2. You implemented each function separately: initialize(), propagate(), optimize(). Then you built a model().
3. Tuning the learning rate (which is an example of a "hyperparameter") can make a big difference to the algorithm.
4. This exercise introduced you to the general methodology of building a neural network model:
    - Define the model structure (such as number of input features)

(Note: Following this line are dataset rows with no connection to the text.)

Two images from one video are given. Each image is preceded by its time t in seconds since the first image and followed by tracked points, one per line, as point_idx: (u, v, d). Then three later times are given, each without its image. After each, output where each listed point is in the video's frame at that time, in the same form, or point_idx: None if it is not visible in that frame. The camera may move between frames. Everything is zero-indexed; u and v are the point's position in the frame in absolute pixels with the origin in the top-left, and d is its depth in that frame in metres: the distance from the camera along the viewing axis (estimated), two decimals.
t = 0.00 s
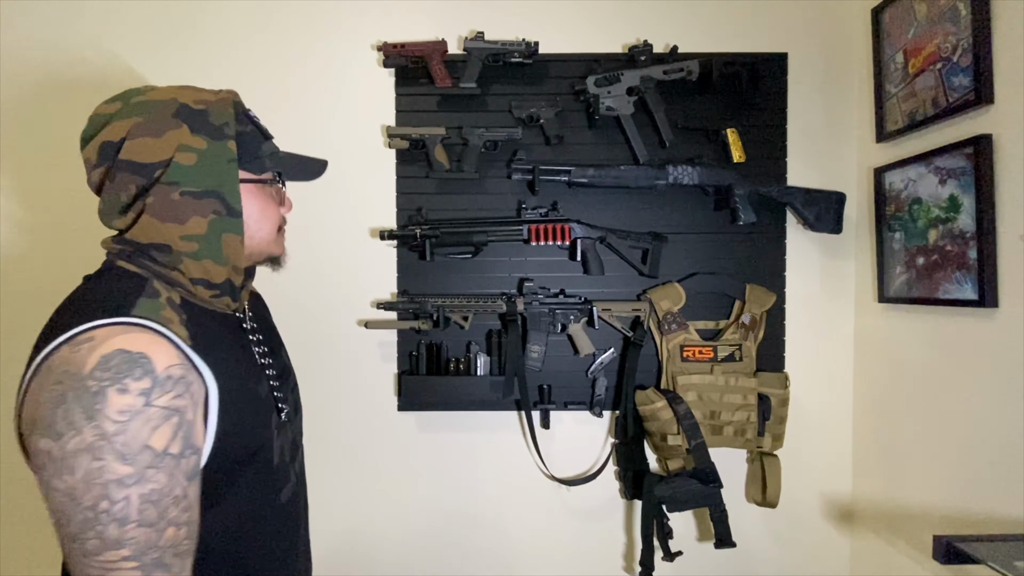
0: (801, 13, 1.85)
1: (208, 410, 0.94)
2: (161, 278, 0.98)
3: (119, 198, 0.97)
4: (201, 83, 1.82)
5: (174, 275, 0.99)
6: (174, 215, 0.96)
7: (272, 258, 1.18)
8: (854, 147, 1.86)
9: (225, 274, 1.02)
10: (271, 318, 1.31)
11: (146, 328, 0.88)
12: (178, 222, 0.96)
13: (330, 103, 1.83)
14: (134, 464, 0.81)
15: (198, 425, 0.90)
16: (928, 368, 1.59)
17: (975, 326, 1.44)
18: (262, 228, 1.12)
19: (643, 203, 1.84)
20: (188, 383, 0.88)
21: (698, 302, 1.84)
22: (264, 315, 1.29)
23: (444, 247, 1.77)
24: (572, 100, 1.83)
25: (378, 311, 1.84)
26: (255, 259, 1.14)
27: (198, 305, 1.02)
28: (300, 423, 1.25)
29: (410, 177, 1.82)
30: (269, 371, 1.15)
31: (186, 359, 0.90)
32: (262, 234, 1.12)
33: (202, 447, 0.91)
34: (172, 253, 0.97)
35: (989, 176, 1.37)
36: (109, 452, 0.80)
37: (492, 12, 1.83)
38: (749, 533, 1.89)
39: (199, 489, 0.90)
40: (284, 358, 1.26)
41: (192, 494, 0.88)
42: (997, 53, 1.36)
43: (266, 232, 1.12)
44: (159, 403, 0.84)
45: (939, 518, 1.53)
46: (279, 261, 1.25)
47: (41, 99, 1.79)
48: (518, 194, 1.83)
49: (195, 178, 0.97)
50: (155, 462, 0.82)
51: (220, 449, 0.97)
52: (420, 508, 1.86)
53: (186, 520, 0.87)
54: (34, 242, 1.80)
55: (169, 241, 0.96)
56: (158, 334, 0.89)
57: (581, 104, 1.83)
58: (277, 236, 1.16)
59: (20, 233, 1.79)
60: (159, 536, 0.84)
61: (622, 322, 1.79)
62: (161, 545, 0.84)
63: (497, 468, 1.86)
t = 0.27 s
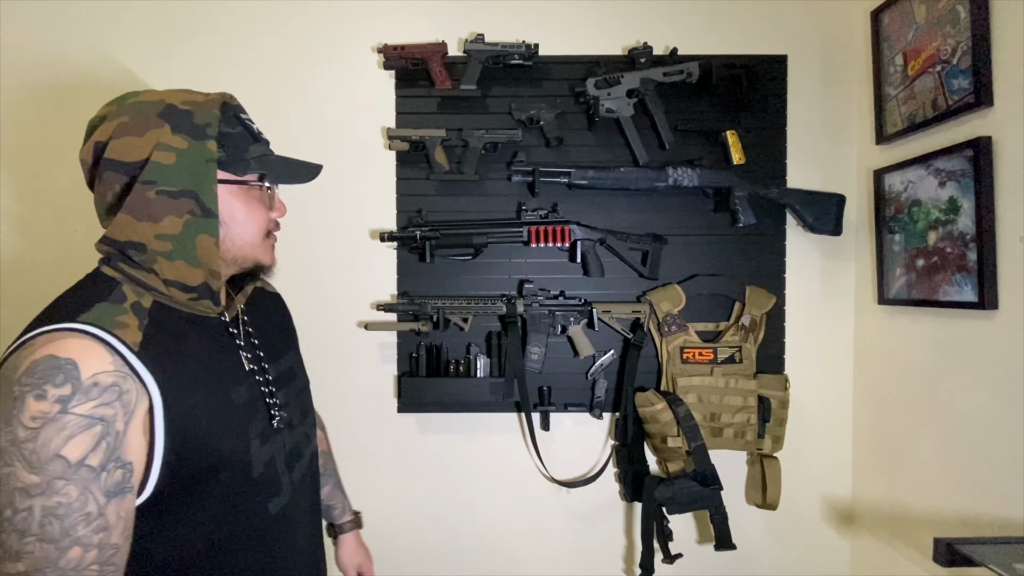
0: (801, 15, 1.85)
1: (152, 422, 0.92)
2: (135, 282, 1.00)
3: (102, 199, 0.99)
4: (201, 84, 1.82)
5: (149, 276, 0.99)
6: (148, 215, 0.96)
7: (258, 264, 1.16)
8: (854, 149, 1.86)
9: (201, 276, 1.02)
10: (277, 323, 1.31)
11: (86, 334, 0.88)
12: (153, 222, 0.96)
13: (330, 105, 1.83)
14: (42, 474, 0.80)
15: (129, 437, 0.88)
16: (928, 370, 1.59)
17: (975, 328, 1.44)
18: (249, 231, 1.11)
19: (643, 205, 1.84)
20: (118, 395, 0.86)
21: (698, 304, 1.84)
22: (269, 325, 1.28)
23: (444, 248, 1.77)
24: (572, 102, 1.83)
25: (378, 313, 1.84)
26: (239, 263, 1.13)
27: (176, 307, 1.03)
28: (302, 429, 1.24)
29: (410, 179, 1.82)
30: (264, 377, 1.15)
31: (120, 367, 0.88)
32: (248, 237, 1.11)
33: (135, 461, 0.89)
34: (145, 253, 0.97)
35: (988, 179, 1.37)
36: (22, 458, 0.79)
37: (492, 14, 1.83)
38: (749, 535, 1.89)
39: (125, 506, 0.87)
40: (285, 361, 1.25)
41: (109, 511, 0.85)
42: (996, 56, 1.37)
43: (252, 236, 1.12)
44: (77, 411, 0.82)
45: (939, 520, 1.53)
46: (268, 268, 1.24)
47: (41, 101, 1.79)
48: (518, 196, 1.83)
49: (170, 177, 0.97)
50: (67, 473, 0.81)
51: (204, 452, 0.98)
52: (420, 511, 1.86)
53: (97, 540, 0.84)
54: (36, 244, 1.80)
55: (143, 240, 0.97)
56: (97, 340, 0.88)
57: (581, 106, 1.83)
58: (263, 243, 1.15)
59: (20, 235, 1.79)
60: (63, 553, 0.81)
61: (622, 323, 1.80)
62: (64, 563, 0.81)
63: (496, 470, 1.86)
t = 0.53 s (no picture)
0: (801, 17, 1.86)
1: (138, 422, 0.92)
2: (148, 281, 1.01)
3: (125, 198, 1.01)
4: (201, 85, 1.82)
5: (162, 269, 1.00)
6: (167, 208, 0.98)
7: (270, 262, 1.14)
8: (854, 151, 1.87)
9: (213, 269, 1.02)
10: (300, 325, 1.29)
11: (79, 331, 0.88)
12: (171, 215, 0.98)
13: (330, 106, 1.83)
14: (24, 466, 0.80)
15: (112, 435, 0.88)
16: (928, 372, 1.59)
17: (976, 330, 1.44)
18: (261, 224, 1.10)
19: (643, 207, 1.84)
20: (101, 394, 0.86)
21: (698, 306, 1.84)
22: (290, 328, 1.26)
23: (444, 250, 1.77)
24: (572, 104, 1.83)
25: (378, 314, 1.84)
26: (252, 260, 1.11)
27: (187, 301, 1.03)
28: (315, 434, 1.21)
29: (410, 180, 1.82)
30: (270, 381, 1.14)
31: (107, 366, 0.88)
32: (261, 231, 1.10)
33: (117, 461, 0.88)
34: (161, 246, 0.99)
35: (988, 181, 1.37)
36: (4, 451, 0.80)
37: (493, 16, 1.83)
38: (749, 537, 1.89)
39: (103, 503, 0.87)
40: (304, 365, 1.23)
41: (86, 507, 0.85)
42: (996, 58, 1.37)
43: (265, 230, 1.10)
44: (58, 407, 0.82)
45: (939, 522, 1.53)
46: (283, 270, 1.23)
47: (40, 103, 1.79)
48: (518, 197, 1.83)
49: (192, 174, 0.99)
50: (46, 467, 0.81)
51: (195, 453, 0.98)
52: (419, 512, 1.85)
53: (71, 535, 0.84)
54: (35, 246, 1.80)
55: (161, 232, 0.98)
56: (87, 338, 0.88)
57: (581, 108, 1.83)
58: (276, 239, 1.14)
59: (17, 236, 1.79)
60: (37, 544, 0.81)
61: (622, 325, 1.80)
62: (38, 554, 0.82)
63: (497, 472, 1.86)
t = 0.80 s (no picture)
0: (800, 20, 1.86)
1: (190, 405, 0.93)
2: (212, 281, 1.02)
3: (195, 203, 1.02)
4: (200, 86, 1.82)
5: (224, 267, 1.01)
6: (235, 210, 0.99)
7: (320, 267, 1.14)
8: (853, 154, 1.87)
9: (270, 268, 1.03)
10: (345, 328, 1.27)
11: (140, 316, 0.89)
12: (239, 216, 0.99)
13: (330, 108, 1.83)
14: (88, 439, 0.81)
15: (167, 415, 0.89)
16: (927, 374, 1.59)
17: (975, 332, 1.44)
18: (313, 232, 1.09)
19: (643, 209, 1.84)
20: (161, 374, 0.88)
21: (698, 308, 1.84)
22: (336, 331, 1.24)
23: (444, 252, 1.77)
24: (572, 107, 1.83)
25: (378, 316, 1.84)
26: (304, 265, 1.11)
27: (243, 300, 1.04)
28: (354, 437, 1.18)
29: (410, 183, 1.82)
30: (313, 379, 1.12)
31: (167, 350, 0.90)
32: (314, 239, 1.09)
33: (171, 439, 0.90)
34: (227, 245, 1.00)
35: (987, 183, 1.37)
36: (69, 426, 0.81)
37: (492, 19, 1.84)
38: (749, 540, 1.88)
39: (157, 479, 0.88)
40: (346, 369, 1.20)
41: (142, 481, 0.86)
42: (995, 61, 1.37)
43: (318, 239, 1.10)
44: (121, 386, 0.83)
45: (939, 524, 1.53)
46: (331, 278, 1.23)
47: (38, 107, 1.79)
48: (518, 199, 1.83)
49: (261, 180, 1.00)
50: (109, 442, 0.82)
51: (235, 443, 0.97)
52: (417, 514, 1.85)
53: (127, 507, 0.84)
54: (29, 246, 1.78)
55: (228, 232, 0.99)
56: (150, 324, 0.89)
57: (581, 110, 1.83)
58: (329, 247, 1.13)
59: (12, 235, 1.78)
60: (95, 514, 0.82)
61: (622, 327, 1.80)
62: (95, 524, 0.82)
63: (497, 474, 1.85)
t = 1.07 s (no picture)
0: (798, 24, 1.87)
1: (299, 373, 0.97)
2: (299, 277, 1.05)
3: (284, 211, 1.06)
4: (200, 90, 1.83)
5: (309, 266, 1.04)
6: (325, 216, 1.04)
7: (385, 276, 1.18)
8: (852, 157, 1.87)
9: (350, 269, 1.07)
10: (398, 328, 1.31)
11: (251, 295, 0.95)
12: (328, 221, 1.04)
13: (329, 111, 1.84)
14: (221, 397, 0.86)
15: (286, 378, 0.93)
16: (926, 377, 1.59)
17: (973, 335, 1.44)
18: (384, 244, 1.14)
19: (642, 212, 1.85)
20: (278, 340, 0.92)
21: (698, 311, 1.84)
22: (393, 331, 1.28)
23: (444, 254, 1.78)
24: (571, 110, 1.84)
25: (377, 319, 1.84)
26: (373, 272, 1.15)
27: (324, 298, 1.06)
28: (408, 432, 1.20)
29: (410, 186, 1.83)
30: (379, 373, 1.15)
31: (279, 321, 0.95)
32: (383, 249, 1.14)
33: (289, 400, 0.94)
34: (315, 247, 1.04)
35: (986, 187, 1.38)
36: (203, 387, 0.86)
37: (492, 22, 1.84)
38: (748, 542, 1.88)
39: (280, 435, 0.92)
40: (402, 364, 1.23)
41: (269, 436, 0.90)
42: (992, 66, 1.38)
43: (387, 249, 1.14)
44: (246, 351, 0.88)
45: (938, 527, 1.53)
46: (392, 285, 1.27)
47: (40, 111, 1.80)
48: (517, 202, 1.84)
49: (350, 192, 1.06)
50: (240, 400, 0.87)
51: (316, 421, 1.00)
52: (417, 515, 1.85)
53: (257, 459, 0.88)
54: (31, 248, 1.80)
55: (316, 236, 1.04)
56: (260, 300, 0.95)
57: (581, 113, 1.84)
58: (395, 257, 1.18)
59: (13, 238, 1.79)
60: (228, 463, 0.86)
61: (622, 330, 1.80)
62: (228, 472, 0.86)
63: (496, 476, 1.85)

    - Initialize the model's parameters
    - Loop:
        - Calculate current loss (forward propagation)
        - Calculate current gradient (backward propagation)
        - Update parameters (gradient descent)

**Congratulations!** You have successfully built your first machine learning model using logistic regression. In the next assignments, you will build deeper neural networks with hidden layers.